Each line that includes the word "right" should be copied from the records.

** Record set follows **

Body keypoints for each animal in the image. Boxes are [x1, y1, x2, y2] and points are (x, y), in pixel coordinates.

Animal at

** End of Record set **
** Record set follows **

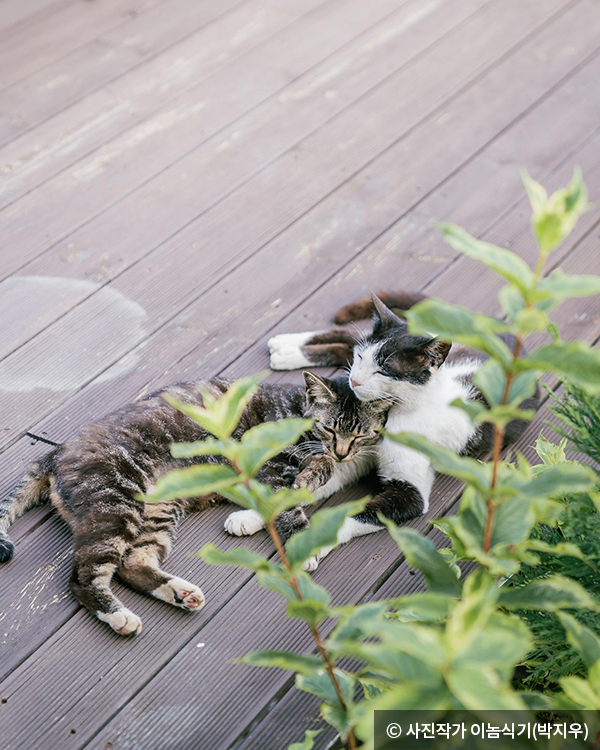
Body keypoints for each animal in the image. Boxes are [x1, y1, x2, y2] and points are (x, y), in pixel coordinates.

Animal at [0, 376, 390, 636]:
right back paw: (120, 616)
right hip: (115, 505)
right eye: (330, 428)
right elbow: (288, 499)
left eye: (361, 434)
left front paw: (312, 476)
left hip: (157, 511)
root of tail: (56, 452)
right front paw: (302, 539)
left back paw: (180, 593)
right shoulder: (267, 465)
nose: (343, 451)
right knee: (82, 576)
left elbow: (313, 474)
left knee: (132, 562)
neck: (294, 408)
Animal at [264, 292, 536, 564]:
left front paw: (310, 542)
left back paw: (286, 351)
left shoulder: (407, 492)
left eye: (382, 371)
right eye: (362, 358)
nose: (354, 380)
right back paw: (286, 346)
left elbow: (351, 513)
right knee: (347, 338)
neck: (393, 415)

** End of Record set **

Exercise response:
right back paw: (120, 616)
right hip: (115, 505)
right eye: (330, 428)
right elbow: (288, 499)
right front paw: (302, 539)
right shoulder: (267, 465)
right knee: (82, 576)
right eye: (362, 358)
right back paw: (286, 346)
right knee: (347, 338)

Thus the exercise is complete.